WHAT YOU WILL DO | Reproduce each of the following lines verbatim, leaving out the pictures.

RECORDS FOR PROCESSING |
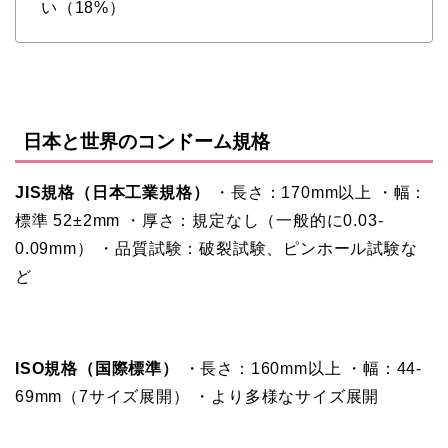
い（18%）
日本と世界のコンドーム規格
JIS規格（日本工業規格）
・長さ：170mm以上 ・幅：
標準 52±2mm ・厚さ：規定なし（一般的に0.03-
0.09mm） ・品質試験：破裂試験、ピンホール試験な
ど
ISO規格（国際標準）
・長さ：160mm以上 ・幅：44-
69mm（7サイズ展開） ・より多様なサイズ展開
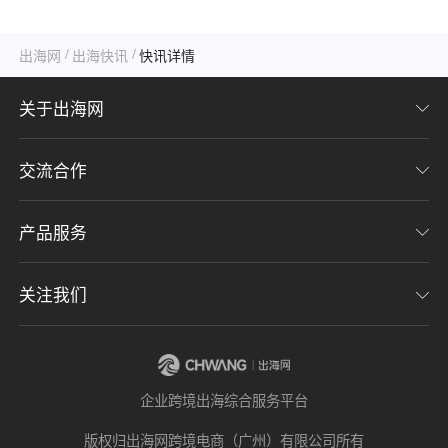
内容生态布局
/
/
出海网
出海快讯
快讯详情
关于出海网
交流合作
关于我们
加入我们
产品服务
联系我们
用户协议
意见反馈
关注我们
CHWE全球跨境电商展
隐私协议
海潮品牌出海
出海网服务号
企业跨境出海综合服务平台
海贝分销
出海网小程序
版权归出海网跨境电商（广州）有限公司所有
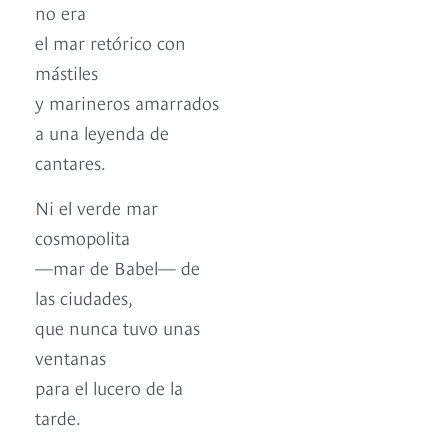
no era
el mar retórico con
mástiles
y marineros amarrados
a una leyenda de
cantares.
Ni el verde mar
cosmopolita
—mar de Babel— de
las ciudades,
que nunca tuvo unas
ventanas
para el lucero de la
tarde.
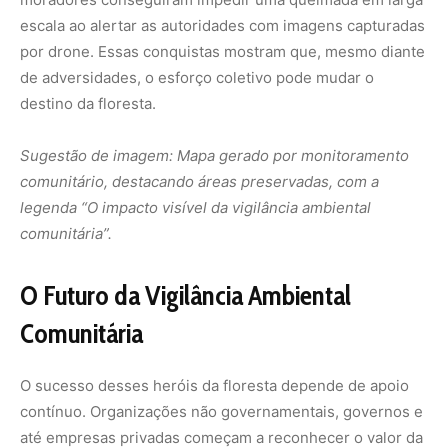
Comunitária
O sucesso desses heróis da floresta depende de apoio
contínuo. Organizações não governamentais, governos e
até empresas privadas começam a reconhecer o valor da
vigilância ambiental comunitária, oferecendo
treinamento, equipamentos e recursos financeiros. A
expansão dessas iniciativas pode transformar a Amazônia
em um modelo global de conservação liderada por quem
mais entende dela – seus habitantes.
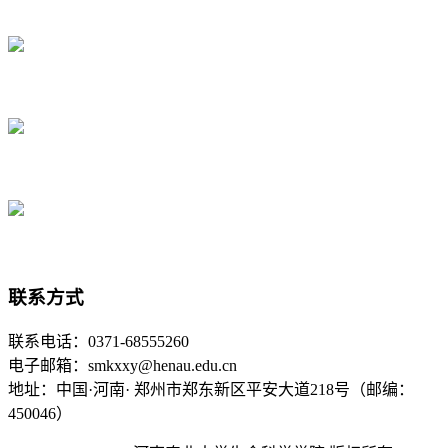
联系方式
联系电话：0371-68555260
电子邮箱：smkxxy@henau.edu.cn
地址：中国·河南· 郑州市郑东新区平安大道218号（邮编：
450046）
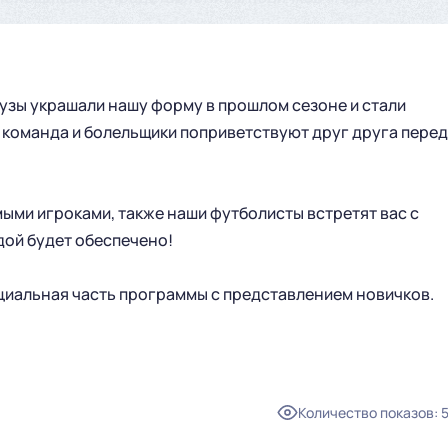
узы украшали нашу форму в прошлом сезоне и стали
 команда и болельщики поприветствуют друг друга перед
мыми игроками, также наши футболисты встретят вас с
ой будет обеспечено!
ициальная часть программы с представлением новичков.
ГЛАВНАЯ
СЕЗОН
Количество показов
:
НОВОСТИ
КАЛЕНДАРЬ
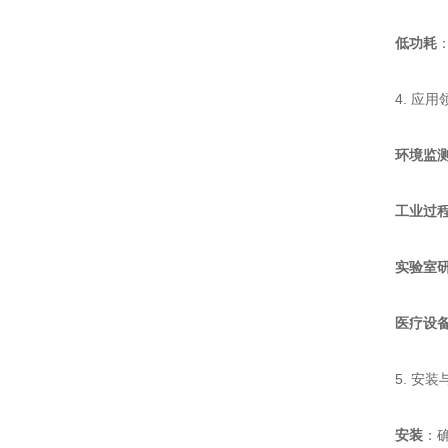
低功耗
4. 应用
环境监
工业过
实验室
医疗设
5. 安装
安装
：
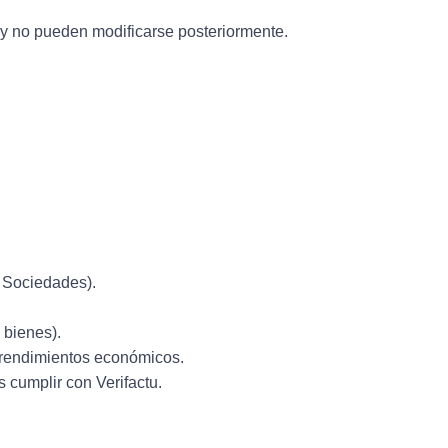
s y no pueden modificarse posteriormente.
 Sociedades).
 bienes).
rendimientos económicos.
 cumplir con Verifactu.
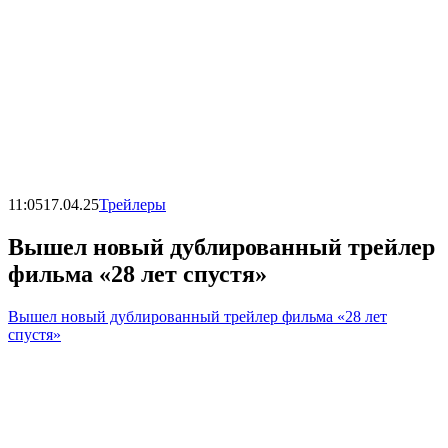
11:05
17.04.25
Трейлеры
Вышел новый дублированный трейлер
фильма «28 лет спустя»
Вышел новый дублированный трейлер фильма «28 лет
спустя»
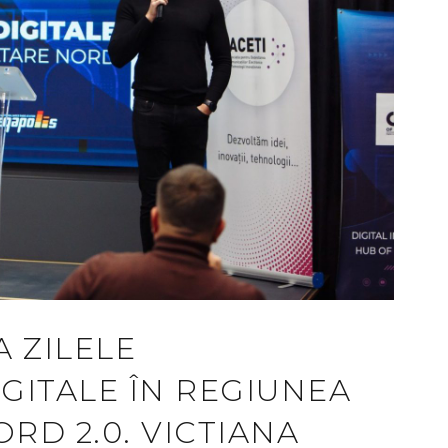
A ZILELE
GITALE ÎN REGIUNEA
RD 2.0. VICTIANA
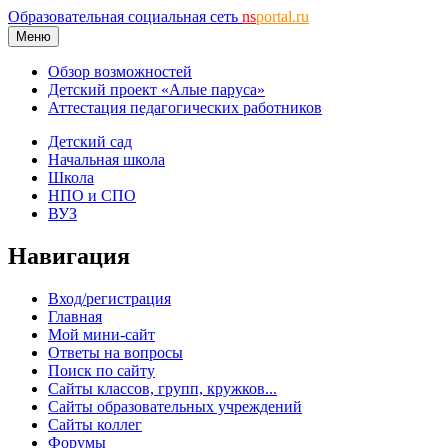
Образовательная социальная сеть
ns
portal.ru
Меню
Обзор возможностей
Детский проект «Алые паруса»
Аттестация педагогических работников
Детский сад
Начальная школа
Школа
НПО и СПО
ВУЗ
Навигация
Вход/регистрация
Главная
Мой мини-сайт
Ответы на вопросы
Поиск по сайту
Сайты классов, групп, кружков...
Сайты образовательных учреждений
Сайты коллег
Форумы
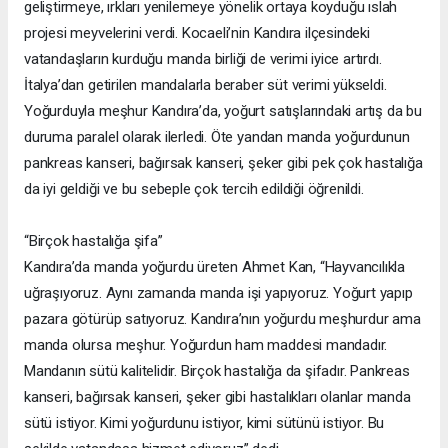
geliştirmeye, ırkları yenilemeye yönelik ortaya koyduğu ıslah
projesi meyvelerini verdi. Kocaeli’nin Kandıra ilçesindeki
vatandaşların kurduğu manda birliği de verimi iyice artırdı.
İtalya’dan getirilen mandalarla beraber süt verimi yükseldi.
Yoğurduyla meşhur Kandıra’da, yoğurt satışlarındaki artış da bu
duruma paralel olarak ilerledi. Öte yandan manda yoğurdunun
pankreas kanseri, bağırsak kanseri, şeker gibi pek çok hastalığa
da iyi geldiği ve bu sebeple çok tercih edildiği öğrenildi.
“Birçok hastalığa şifa”
Kandıra’da manda yoğurdu üreten Ahmet Kan, “Hayvancılıkla
uğraşıyoruz. Aynı zamanda manda işi yapıyoruz. Yoğurt yapıp
pazara götürüp satıyoruz. Kandıra’nın yoğurdu meşhurdur ama
manda olursa meşhur. Yoğurdun ham maddesi mandadır.
Mandanın sütü kalitelidir. Birçok hastalığa da şifadır. Pankreas
kanseri, bağırsak kanseri, şeker gibi hastalıkları olanlar manda
sütü istiyor. Kimi yoğurdunu istiyor, kimi sütünü istiyor. Bu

WRITTEN ANSWER |
い（18%）
日本と世界のコンドーム規格
JIS規格（日本工業規格）
・長さ：170mm以上 ・幅：
標準 52±2mm ・厚さ：規定なし（一般的に0.03-
0.09mm） ・品質試験：破裂試験、ピンホール試験な
ど
ISO規格（国際標準）
・長さ：160mm以上 ・幅：44-
69mm（7サイズ展開） ・より多様なサイズ展開
内容生态布局
/
/
出海网
出海快讯
快讯详情
关于出海网
交流合作
关于我们
加入我们
产品服务
联系我们
用户协议
意见反馈
关注我们
CHWE全球跨境电商展
隐私协议
海潮品牌出海
出海网服务号
企业跨境出海综合服务平台
海贝分销
出海网小程序
版权归出海网跨境电商（广州）有限公司所有
no era
el mar retórico con
mástiles
y marineros amarrados
a una leyenda de
cantares.
Ni el verde mar
cosmopolita
—mar de Babel— de
las ciudades,
que nunca tuvo unas
ventanas
para el lucero de la
tarde.
Comunitária
O sucesso desses heróis da floresta depende de apoio
contínuo. Organizações não governamentais, governos e
até empresas privadas começam a reconhecer o valor da
vigilância ambiental comunitária, oferecendo
treinamento, equipamentos e recursos financeiros. A
expansão dessas iniciativas pode transformar a Amazônia
em um modelo global de conservação liderada por quem
mais entende dela – seus habitantes.
联系方式
联系电话：0371-68555260
电子邮箱：smkxxy@henau.edu.cn
地址：中国·河南· 郑州市郑东新区平安大道218号（邮编：
450046）
узы украшали нашу форму в прошлом сезоне и стали
 команда и болельщики поприветствуют друг друга перед
мыми игроками, также наши футболисты встретят вас с
ой будет обеспечено!
ициальная часть программы с представлением новичков.
ГЛАВНАЯ
СЕЗОН
Количество показов
:
НОВОСТИ
КАЛЕНДАРЬ
低功耗
4. 应用
环境监
工业过
实验室
医疗设
5. 安装
安装
：
s y no pueden modificarse posteriormente.
 Sociedades).
 bienes).
rendimientos económicos.
 cumplir con Verifactu.
11:05
17.04.25
Трейлеры
Вышел новый дублированный трейлер
фильма «28 лет спустя»
Вышел новый дублированный трейлер фильма «28 лет
спустя»
A ZILELE
GITALE ÎN REGIUNEA
RD 2.0. VICTIANA
Образовательная социальная сеть
ns
portal.ru
Меню
Обзор возможностей
Детский проект «Алые паруса»
Аттестация педагогических работников
Детский сад
Начальная школа
Школа
НПО и СПО
ВУЗ
Навигация
Вход/регистрация
Главная
Мой мини-сайт
Ответы на вопросы
Поиск по сайту
Сайты классов, групп, кружков...
Сайты образовательных учреждений
Сайты коллег
Форумы
geliştirmeye, ırkları yenilemeye yönelik ortaya koyduğu ıslah
projesi meyvelerini verdi. Kocaeli’nin Kandıra ilçesindeki
vatandaşların kurduğu manda birliği de verimi iyice artırdı.
İtalya’dan getirilen mandalarla beraber süt verimi yükseldi.
Yoğurduyla meşhur Kandıra’da, yoğurt satışlarındaki artış da bu
duruma paralel olarak ilerledi. Öte yandan manda yoğurdunun
pankreas kanseri, bağırsak kanseri, şeker gibi pek çok hastalığa
da iyi geldiği ve bu sebeple çok tercih edildiği öğrenildi.
“Birçok hastalığa şifa”
Kandıra’da manda yoğurdu üreten Ahmet Kan, “Hayvancılıkla
uğraşıyoruz. Aynı zamanda manda işi yapıyoruz. Yoğurt yapıp
pazara götürüp satıyoruz. Kandıra’nın yoğurdu meşhurdur ama
manda olursa meşhur. Yoğurdun ham maddesi mandadır.
Mandanın sütü kalitelidir. Birçok hastalığa da şifadır. Pankreas
kanseri, bağırsak kanseri, şeker gibi hastalıkları olanlar manda
sütü istiyor. Kimi yoğurdunu istiyor, kimi sütünü istiyor. Bu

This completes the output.